Well done & thank you. My husband’s people escaped the genocide & eventually made it to America. “Precious” is the perfect modifier for their culture…
Sadly the ambivalence isn’t shocking. Post modernism enabled the death of outrage, rationalization of evil behavior, and rolled us into Lewis’ post-human culture…
“In a sort of ghastly simplicity we remove the organ and demand the function. We make men without chests and expect of them virtue and enterprise. We laugh at honour and are shocked to find traitors in our midst. We castrate and bid the geldings be fruitful.”
Thank you, again.
This piece lays bare the brutal reality of the Armenian experience. This article should be widely disseminated across mass and social media platforms.
The United States saved hundreds of thousands of Christian Armenians in the genocide period through the Near East Foundation. American hero’s like Clara Barton risked life and limb and many American Armenians trace the blessing of our being born in the US back to the good will and moral clarity of the American people then.
We Americans are a compassionate and decent people, and if the scale and brutality of the current genocide attempt is know here, I believe Christian America will speak up and act accordingly.

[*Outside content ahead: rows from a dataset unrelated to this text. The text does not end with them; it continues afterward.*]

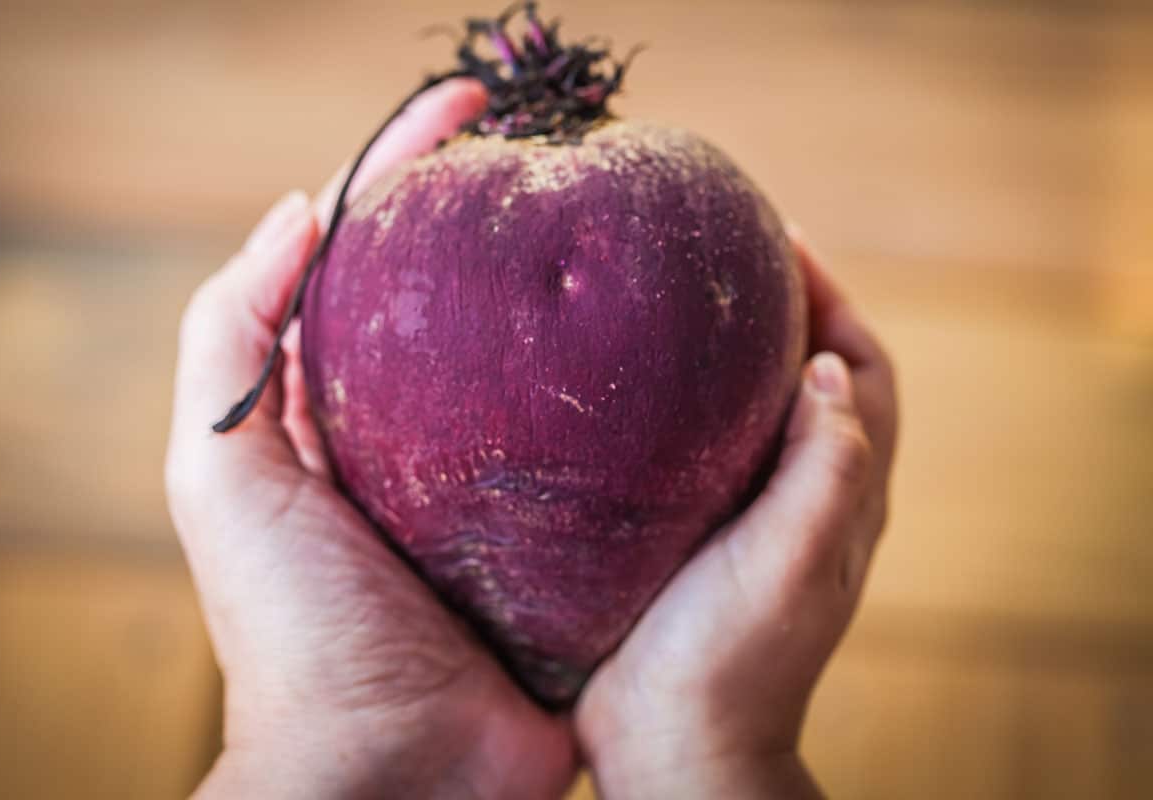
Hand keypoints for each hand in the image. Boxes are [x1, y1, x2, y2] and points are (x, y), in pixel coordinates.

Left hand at [165, 79, 575, 799]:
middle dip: (501, 217)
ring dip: (579, 297)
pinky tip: (674, 345)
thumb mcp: (220, 470)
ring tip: (628, 229)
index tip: (471, 111)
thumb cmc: (299, 629)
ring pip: (545, 364)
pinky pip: (607, 443)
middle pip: (463, 299)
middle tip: (561, 158)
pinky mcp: (568, 534)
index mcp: (340, 411)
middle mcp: (421, 438)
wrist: (397, 774)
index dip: (409, 171)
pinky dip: (636, 390)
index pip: (370, 259)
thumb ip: (230, 336)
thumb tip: (299, 211)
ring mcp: (499, 485)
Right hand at [575, 235, 898, 797]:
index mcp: (842, 497)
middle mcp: (805, 497)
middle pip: (815, 378)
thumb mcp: (790, 561)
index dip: (834, 301)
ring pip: (757, 407)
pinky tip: (631, 381)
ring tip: (679, 295)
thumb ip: (824, 469)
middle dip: (786, 309)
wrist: (669, 740)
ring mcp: (751, 514)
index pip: (862, 373)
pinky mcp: (695, 530)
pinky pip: (702, 444)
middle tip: (726, 252)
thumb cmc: (731, 659)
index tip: (783, 242)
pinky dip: (684, 399)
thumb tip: (829, 369)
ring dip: (735, 348)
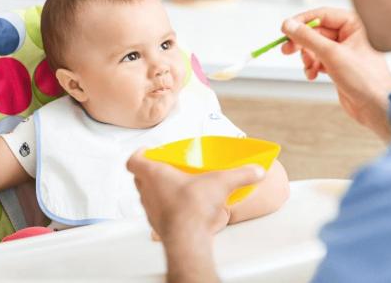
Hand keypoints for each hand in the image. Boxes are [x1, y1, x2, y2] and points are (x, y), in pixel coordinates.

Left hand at [127, 150, 264, 242]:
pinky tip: (184, 209)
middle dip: (151, 172)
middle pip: (139, 178)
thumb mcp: (221, 182)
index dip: (140, 154)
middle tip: (167, 168)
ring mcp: (151, 211)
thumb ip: (241, 174)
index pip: (134, 160)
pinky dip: (167, 209)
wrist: (188, 239)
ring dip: (158, 191)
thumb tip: (256, 171)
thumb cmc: (193, 207)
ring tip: (177, 188)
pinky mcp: (159, 226)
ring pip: (147, 196)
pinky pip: (158, 213)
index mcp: (154, 174)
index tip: (149, 151)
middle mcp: (147, 192)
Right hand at [281, 7, 390, 141]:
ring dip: (307, 58)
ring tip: (308, 67)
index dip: (302, 22)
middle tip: (287, 49)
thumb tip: (290, 25)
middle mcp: (348, 36)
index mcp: (353, 24)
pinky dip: (312, 67)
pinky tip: (312, 75)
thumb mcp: (332, 54)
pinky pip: (318, 61)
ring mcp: (342, 52)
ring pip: (314, 48)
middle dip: (301, 43)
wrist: (376, 106)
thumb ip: (308, 38)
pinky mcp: (338, 66)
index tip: (286, 29)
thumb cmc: (365, 78)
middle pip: (315, 32)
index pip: (321, 15)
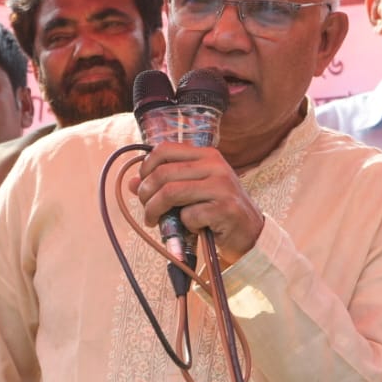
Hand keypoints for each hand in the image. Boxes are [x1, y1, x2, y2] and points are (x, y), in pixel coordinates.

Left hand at [137, 142, 265, 264]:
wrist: (250, 232)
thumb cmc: (217, 209)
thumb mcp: (192, 191)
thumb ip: (165, 184)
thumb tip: (132, 183)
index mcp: (207, 155)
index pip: (164, 149)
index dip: (146, 167)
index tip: (142, 185)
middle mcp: (216, 166)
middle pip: (163, 173)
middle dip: (146, 194)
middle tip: (145, 210)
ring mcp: (222, 186)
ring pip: (171, 193)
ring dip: (155, 211)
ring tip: (154, 221)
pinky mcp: (225, 209)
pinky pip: (188, 215)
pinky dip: (184, 225)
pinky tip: (193, 228)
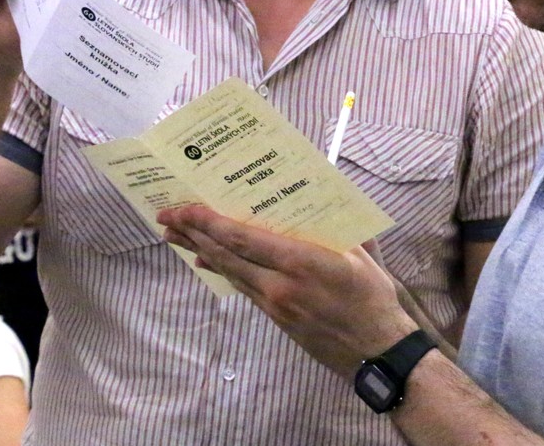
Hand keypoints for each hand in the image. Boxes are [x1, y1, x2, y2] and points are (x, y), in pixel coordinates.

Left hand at [158, 205, 416, 376]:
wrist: (376, 353)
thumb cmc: (372, 298)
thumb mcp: (360, 253)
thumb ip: (336, 224)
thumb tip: (324, 192)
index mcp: (299, 262)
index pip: (243, 239)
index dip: (210, 223)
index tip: (186, 207)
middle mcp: (279, 284)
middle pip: (226, 255)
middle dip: (193, 234)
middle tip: (167, 216)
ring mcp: (274, 304)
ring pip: (230, 272)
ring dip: (201, 251)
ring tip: (177, 236)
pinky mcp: (276, 319)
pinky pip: (243, 288)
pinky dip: (224, 271)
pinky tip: (209, 262)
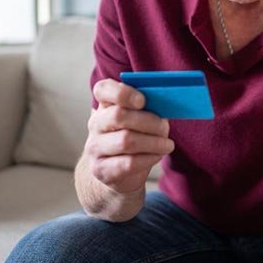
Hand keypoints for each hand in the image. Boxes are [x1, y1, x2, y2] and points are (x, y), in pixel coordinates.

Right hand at [85, 79, 174, 193]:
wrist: (118, 172)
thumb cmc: (135, 136)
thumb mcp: (140, 118)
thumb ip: (149, 107)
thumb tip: (166, 104)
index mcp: (105, 104)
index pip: (103, 90)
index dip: (123, 93)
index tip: (143, 100)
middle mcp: (95, 124)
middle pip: (118, 115)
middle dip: (149, 121)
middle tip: (165, 128)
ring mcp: (95, 147)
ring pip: (126, 141)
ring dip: (153, 142)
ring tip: (167, 145)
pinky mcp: (101, 170)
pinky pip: (128, 163)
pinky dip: (149, 158)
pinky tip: (158, 155)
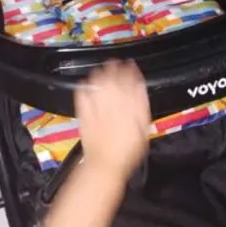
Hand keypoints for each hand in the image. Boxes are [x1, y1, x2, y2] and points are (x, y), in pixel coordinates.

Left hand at [75, 61, 150, 186]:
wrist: (105, 165)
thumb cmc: (127, 151)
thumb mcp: (143, 128)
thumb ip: (141, 105)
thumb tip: (140, 87)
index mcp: (129, 107)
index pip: (130, 82)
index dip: (130, 70)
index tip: (130, 64)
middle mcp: (112, 104)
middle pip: (112, 80)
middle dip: (114, 68)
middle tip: (114, 61)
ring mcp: (96, 109)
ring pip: (97, 85)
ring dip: (99, 74)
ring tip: (101, 68)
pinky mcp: (84, 115)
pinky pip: (83, 97)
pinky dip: (84, 88)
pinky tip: (85, 84)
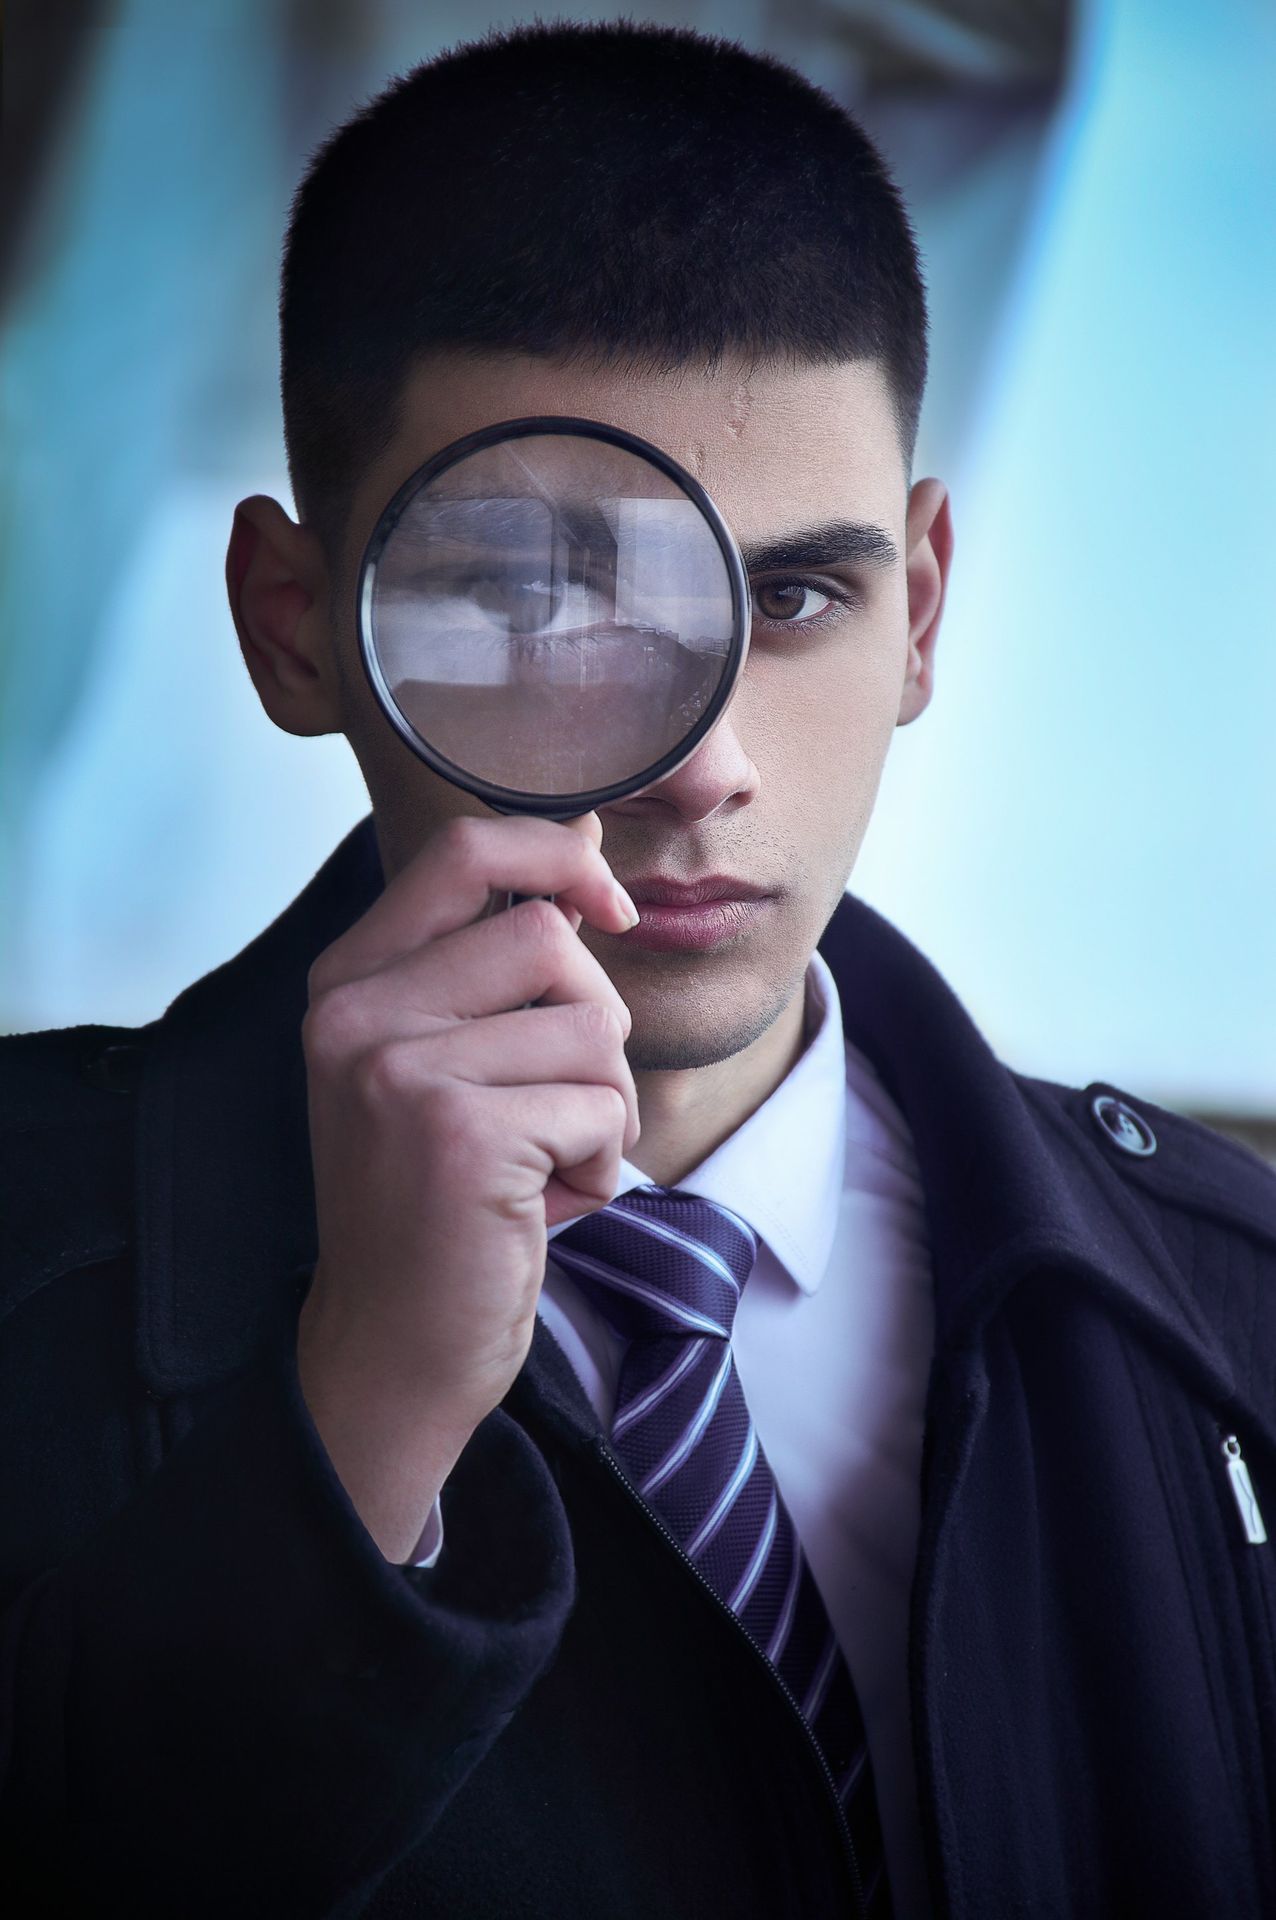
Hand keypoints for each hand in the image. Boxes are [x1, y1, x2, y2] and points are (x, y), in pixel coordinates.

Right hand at [295, 812, 639, 1560]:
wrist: (395, 1349)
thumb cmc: (441, 1204)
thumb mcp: (440, 1063)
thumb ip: (491, 964)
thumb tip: (588, 845)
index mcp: (350, 980)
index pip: (466, 846)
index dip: (560, 855)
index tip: (609, 905)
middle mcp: (356, 1014)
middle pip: (549, 937)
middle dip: (595, 1024)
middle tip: (561, 1107)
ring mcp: (397, 1071)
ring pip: (591, 1026)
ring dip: (603, 1107)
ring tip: (546, 1163)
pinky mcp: (456, 1134)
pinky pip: (599, 1108)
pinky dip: (600, 1166)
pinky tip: (543, 1208)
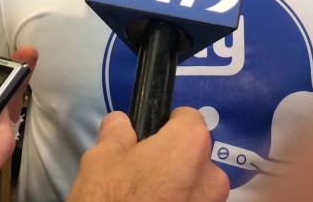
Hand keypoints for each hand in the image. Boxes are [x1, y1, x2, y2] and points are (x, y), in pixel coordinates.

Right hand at [67, 108, 228, 201]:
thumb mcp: (101, 160)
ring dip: (177, 188)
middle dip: (172, 161)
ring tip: (145, 198)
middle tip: (140, 174)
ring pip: (195, 186)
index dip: (166, 125)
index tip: (147, 139)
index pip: (188, 119)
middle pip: (194, 155)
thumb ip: (117, 134)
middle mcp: (211, 175)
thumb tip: (120, 122)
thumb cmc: (112, 199)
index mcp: (190, 145)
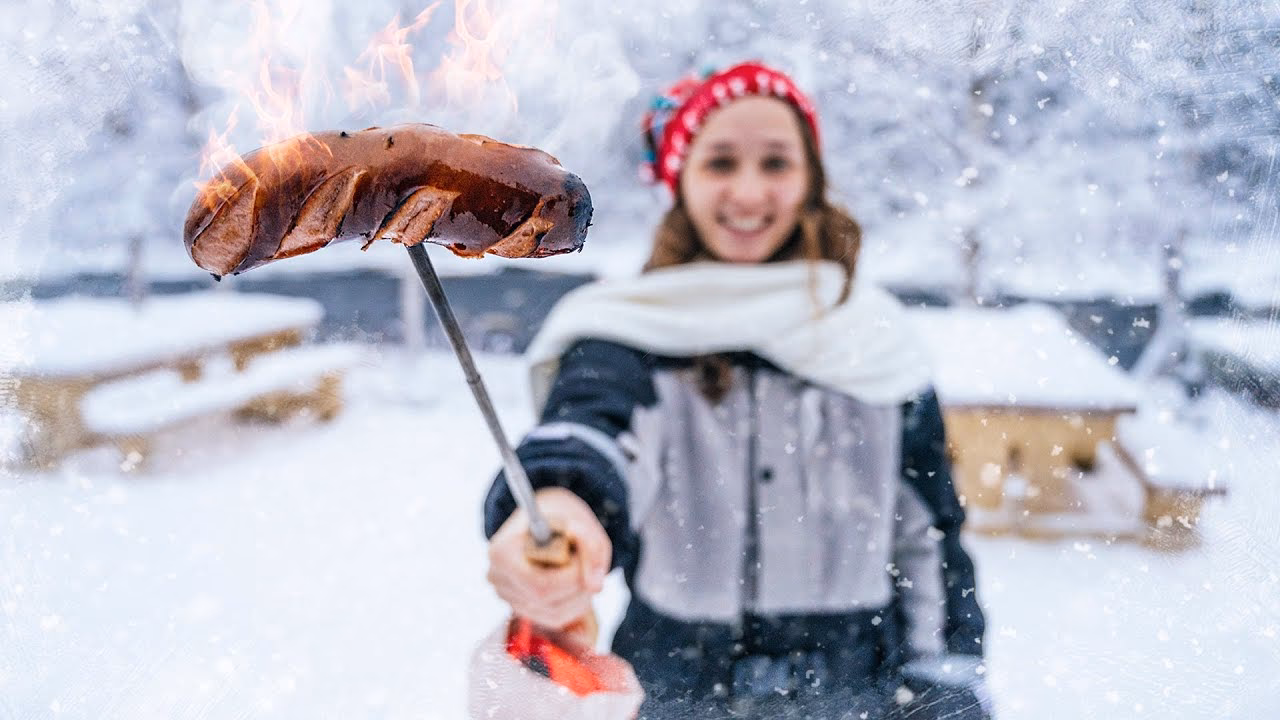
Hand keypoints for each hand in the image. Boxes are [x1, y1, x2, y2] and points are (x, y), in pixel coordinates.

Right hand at [486, 487, 611, 629]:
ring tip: (583, 572)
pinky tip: (576, 585)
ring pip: (553, 614)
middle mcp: (497, 577)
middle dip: (578, 587)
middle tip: (588, 565)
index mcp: (502, 552)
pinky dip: (574, 605)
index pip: (540, 583)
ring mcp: (505, 595)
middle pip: (545, 601)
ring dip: (580, 598)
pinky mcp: (519, 607)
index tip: (582, 558)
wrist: (543, 522)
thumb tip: (595, 587)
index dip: (571, 577)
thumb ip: (591, 548)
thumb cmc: (559, 520)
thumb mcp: (579, 523)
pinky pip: (553, 619)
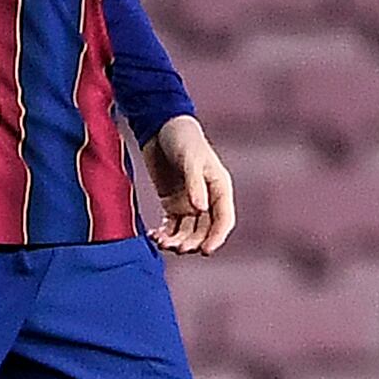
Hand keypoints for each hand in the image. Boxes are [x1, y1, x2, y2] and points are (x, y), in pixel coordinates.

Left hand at [144, 115, 233, 255]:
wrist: (160, 127)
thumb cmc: (182, 138)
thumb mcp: (190, 159)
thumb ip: (195, 183)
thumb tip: (200, 209)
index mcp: (220, 187)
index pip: (224, 219)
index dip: (217, 237)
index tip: (205, 251)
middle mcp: (207, 198)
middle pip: (204, 230)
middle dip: (192, 242)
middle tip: (176, 247)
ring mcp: (189, 202)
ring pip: (187, 232)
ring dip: (177, 241)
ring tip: (161, 241)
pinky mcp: (172, 203)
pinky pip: (171, 226)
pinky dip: (164, 234)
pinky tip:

Please forward this and let the world know.
Well said. We have a duty to speak up and defend Armenians and their ancient christian culture. That past of history cannot be repeat itself and Turkish actions should be condemned by the West.
Thank you so much for writing this article and for the heart God has given you for the Armenian people. So glad your Uncle Paul and Aunt Linda told me about you. We were supposed to meet months ago at their house in Sarasota (I’m their neighbor on the same street) but COVID cancelled that. Have shared your writing with many and continue to pray that light will shine in the midst of this darkness. Look forward to meeting you in person. Chris Shamsey
Dear Chris,
Thanks. Praying we can make up for the COVID cancelled trip soon! May God bless you and yours, Siobhan
Could you expound on the Kurds involvement?
As far as I know, the Kurds are not directly involved in this conflict. Armenia does have a Yazidi minority, and the Yazidi are Kurds, it seems. But I have no direct knowledge of their involvement in this.
How can we help support Armenia?
Thank you, Patrick! Yours is the crucial question. We must pray for them. We must stand with them and the truth. We must do what we can to ensure that our people and government truly stands with them and the truth. We, non-Armenians, must reach out to the Armenians and ask them what we can do and tell them that they are not alone. It is a lonely fight, to hold the front when the rest of the world does not care about Erdogan’s dreams of re-establishing the Ottoman Empire and paying Isis troops to do so. Also, buy Antonia Arslan’s Silent Angel. It is a masterpiece and will tell you who the Armenians really are.